Released: August 30, 2017
________________________
Ian Maedel
Adjudicator
APPENDIX “A”
Disputed Benefit
Date of Denial
Two Years from Date of Denial
Income Replacement Benefits $29.31 per week from April 12, 2012 to date and ongoing
October 18, 2013
October 18, 2015
Medical Benefit: OCF-18 dated June 4, 2012 for $441.94
June 12, 2012
June 12, 2014
Medical Benefit: OCF-18 dated July 12, 2012 for $1,496.94
July 24, 2012
July 24, 2014
Medical Benefit: OCF-18 dated October 1, 2012 for $1,534.62
October 26, 2012
October 26, 2014
Medical Benefit: OCF-18 dated March 25, 2013 for $1,140.68
April 9, 2013
April 9, 2015
Medical Benefit: OCF-18 dated April 3, 2013 for $1,337.96
April 19, 2013
April 19, 2015
Footnotes
- Submissions of the Applicant, Tab 1.
- Affidavit of Roger Sawh at Exhibit “A”.
- Affidavit of Roger Sawh at Exhibit “B”.
- Affidavit of Roger Sawh at Exhibit “D”.
- Affidavit of Roger Sawh at Exhibit “E”.
- Affidavit of Roger Sawh at Exhibit “F”.
- Affidavit of Roger Sawh at Exhibit “L”.
- Affidavit of Roger Sawh at Exhibits “M” and “N”.
- Affidavit of Roger Sawh at Exhibit “R”.

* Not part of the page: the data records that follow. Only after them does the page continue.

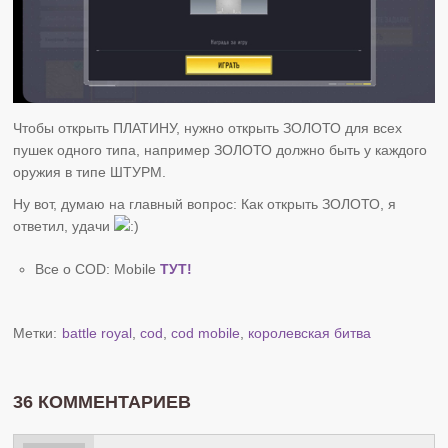
Чтобы открыть ПЛАТИНУ, нужно открыть ЗОЛОТО для всех
пушек одного типа, например ЗОЛОТО должно быть у каждого
оружия в типе ШТУРМ.
Ну вот, думаю на главный вопрос: Как открыть ЗОЛОТО, я
ответил, удачи
Все о COD: Mobile
ТУТ!
Метки:
battle royal
,
cod
,
cod mobile
,
королевская битва
36 КОММЕНТАРИЕВ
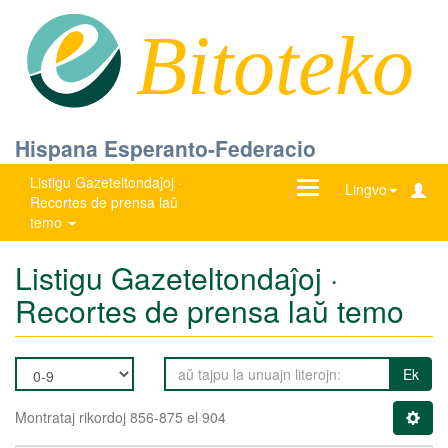
Bitoteko
Hispana Esperanto-Federacio
Listigu Gazeteltondaĵoj ·
Ŝanĝu
Lingvo
Recortes de prensa laŭ
navigadon
temo
Listigu Gazeteltondaĵoj ·
Recortes de prensa laŭ temo
Ek
Montrataj rikordoj 856-875 el 904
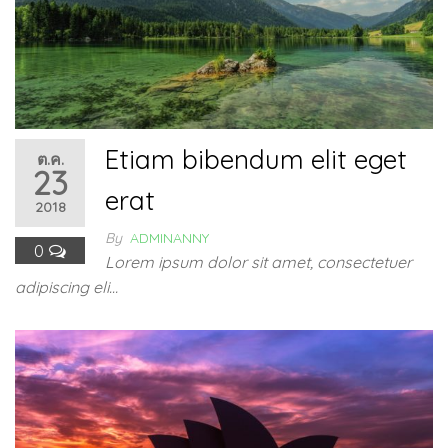
Etiam bibendum elit eget
ต.ค.
23
erat
2018
By
ADMINANNY
0
Lorem ipsum dolor sit amet, consectetuer
adipiscing eli…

- Affidavit of Roger Sawh at Exhibit “U”.
- Affidavit of Roger Sawh at Exhibit “W”.
- Affidavit of Roger Sawh at Exhibit “Z”.
- Affidavit of Roger Sawh at Exhibit “AA”.
- Affidavit of Roger Sawh at Exhibit “P”.
- Affidavit of Roger Sawh at Exhibit “CC”.
- Affidavit of Roger Sawh at Exhibit “FF”.
- Affidavit of Roger Sawh at Exhibit “GG”.
- Insurance Act, R.S.O. 1990, c. I.8. at sections 281.1(1) and 281.1(2)(b).
- O. Reg. 34/10: Statutory Accident Benefits Schedule – Effective September 1, 2010, at sections 56(1) and 56(2).
- Smith v. Co-operators General Insurance Co., [2002] 2 S.C.R. 129, 2002 SCC 30 at para. 14.
- Submissions of the Applicant, page 10, para. 23.
- Submissions of the Applicant, page 8, para. 14.
- Review of the documents included the thirteen tabs of documents and correspondence appended to the Submissions of the Applicant and the Insurer’s submissions including the Affidavit of Roger Sawh with documents appended from Tab A to Tab MM.
- Affidavit of Roger Sawh at Exhibit “L”.
- Sietzema and Economical Mutual Insurance Company, 2014 ONCA 111 CA at para. 16.
- S.O. 1999, c. 12, Sched. G.
- Manuel v. Registrar, Motor Vehicle Dealers Act, 2002, 2012 ONSC 1492 at para. 14.
- Reply Submissions of the Respondent, page 5, para. 15.
- Submissions of the Applicant, page 11, para. 26.